According to a survey by the Department of Labor, the average U.S. consumer spends nearly $50,000 annually. Where do these dollars go? The portion that marketers are competing for is a small part of those expenditures. In order for today’s marketer to capture a portion of wallet share, they must have a deep understanding of the consumer and be able to anticipate their interests, needs and expectations. With this data in hand, marketers can reach consumers through targeted, relevant communications that speak directly to them and create unique customer experiences.
It's no surprise that consumer spending declined from 2008 to 2009 as the economy struggled. Consumer spending was down 11 percent last year, according to the Abacus Cooperative database. Several factors contributed to the decline, including fewer transactions per household and less spending per transaction.

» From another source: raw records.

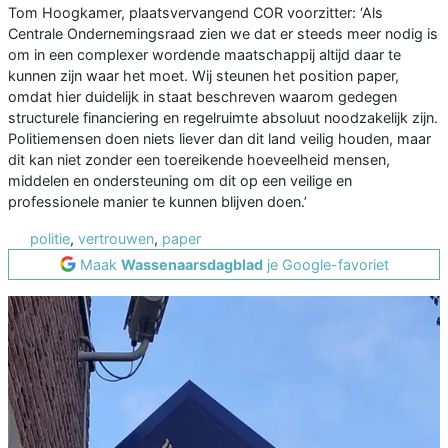
Tom Hoogkamer, plaatsvervangend COR voorzitter: ‘Als
Centrale Ondernemingsraad zien we dat er steeds meer nodig is
om in een complexer wordende maatschappij altijd daar te
kunnen zijn waar het moet. Wij steunen het position paper,
omdat hier duidelijk in staat beschreven waarom gedegen
structurele financiering en regelruimte absoluut noodzakelijk zijn.
Politiemensen doen niets liever dan dit land veilig houden, maar
dit kan niet zonder een toereikende hoeveelheid mensen,
middelen en ondersteuning om dit op een veilige en
professionele manier te kunnen blijven doen.’
politie
,
vertrouwen
,
paper
Maak
Wassenaarsdagblad
je Google-favoriet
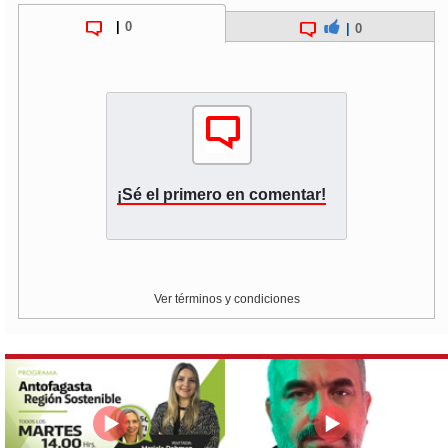
|
0
|
0
¡Sé el primero en comentar!
Ver términos y condiciones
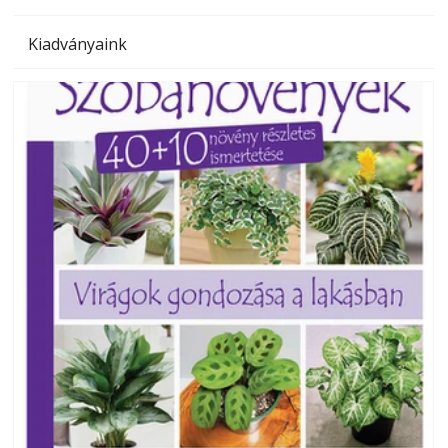
Kiadványaink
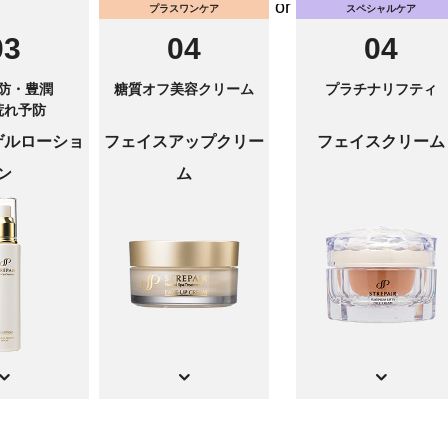
or
プラスワンケア
スペシャルケア
03
04
04
防・豊潤
糖質オフ美容クリーム
プラチナリフティ
荒れ予防
ゲルローショ
フェイスアップクリー
フェイスクリーム
ン
ム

Where consumers spent also shifted. Spending on apparel and home décor, for example, declined 12 percent each in 2009. Consumers spent 3 percent less on children’s products and 4 percent less on gifts last year. Marketing has changed more in the past five years than the past 50 years. Consumers are in control and choose when and where they want to interact with brands and receive communications. Therefore, it's critical that marketers understand customer channel preferences and behaviors within each channel. Campaigns should be strategic and used in conjunction with other channels for a fully integrated approach.
A successful marketing campaign can be built on an understanding of where, when and why consumers shop. We’ve seen a notable shift in the channel of purchase over the past three years. In 2006, 35 percent of purchases took place via phone, fax or mail vs. 28 percent in 2009. Online transactions have grown from 36 percent in 2006 to 43 percent in 2009. While the internet continues to grow as the preferred channel of purchase, marketers should test a combination of offline and online activity.